For Siegfried Dietrich, sports director of Eintracht Frauen, this is cause for great optimism.

"With the television contracts, the central marketing and our own marketing, the financing of women's football has taken on a new dimension," he says.

The women's Bundesliga is marketed centrally by the DFB, and Eintracht also has existing contracts, for example with the shirt sponsor.

According to FAZ information, each women's Bundesliga club receives between 300,000 euros and 400,000 euros, including the television revenues.

Not that far from the English league

Dietrich doesn't like to talk about such numbers. “It is important that we put women's football on an even better entrepreneurial footing in the future,” he says. However, money alone is not decisive, "but the seriousness with which we move the matter forward". It is no secret that women's football generally devours more money than it makes. The DFB published figures for the first time in February 2021: A women's Bundesliga club earned around 1.1 million euros on average in the 2019/2020 season, and it spent 2.1 million euros.

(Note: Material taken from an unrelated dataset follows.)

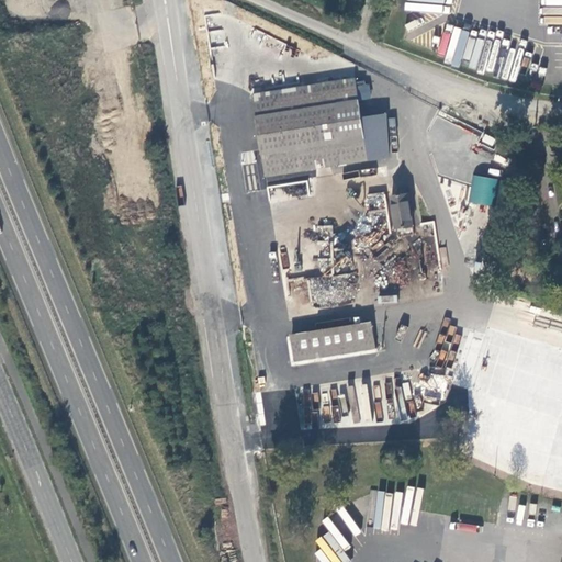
[(266,177),(369,160),(362,119),(373,116),(370,100),(359,102),(356,79),(253,96),(266,177)]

Dietrich puts it this way: “In women's football, investment still plays a major role.” But the potential in women's football is much greater than is generally perceived.

The English league is way ahead of the German with the marketing of the games.

The European championship next year will also take place in England, "this will trigger a certain boost," says Dietrich.

The social acceptance of women's football is also higher in England.

About the quality of the game there, Dietrich says: “We are not that far away from it.” Especially in terms of breadth, German women's football is better positioned, in the second division there will be many teams in the future that could be recommended for the first division .

"Proportionality must always be right"

Dietrich believes that women's football will change fundamentally in three to five years: "I am hopeful that all the big men's clubs will soon be investing in women's football." It is important that women's and men's football take place under the umbrella of one club. "This is also one of Eintracht Frankfurt's intentions to open up the market even more for the media, viewers and sponsors." About the enormous differences in salaries between men and women, Dietrich only says: "The proportionality must always be right."

According to Dietrich, new television contracts from 2023 onwards should be “appropriately higher”.

Busy stadiums are also essential.

In the first game of the season against SC Sand, Eintracht had narrowly missed this endeavor, 1000 of 1046 approved places were occupied.

In order to anchor women's football more firmly in society, Dietrich sees another fundamental hurdle: “Women's football should take place regularly like men's football.” Then regular reporting would follow.

In order to fill the gaps in the game plan, some of which last several weeks, the number of teams would have to be increased, initially to 14, then to 16 teams.

"That would bring us more presence, and the players would then have a better basis for a full-time job as professional footballers."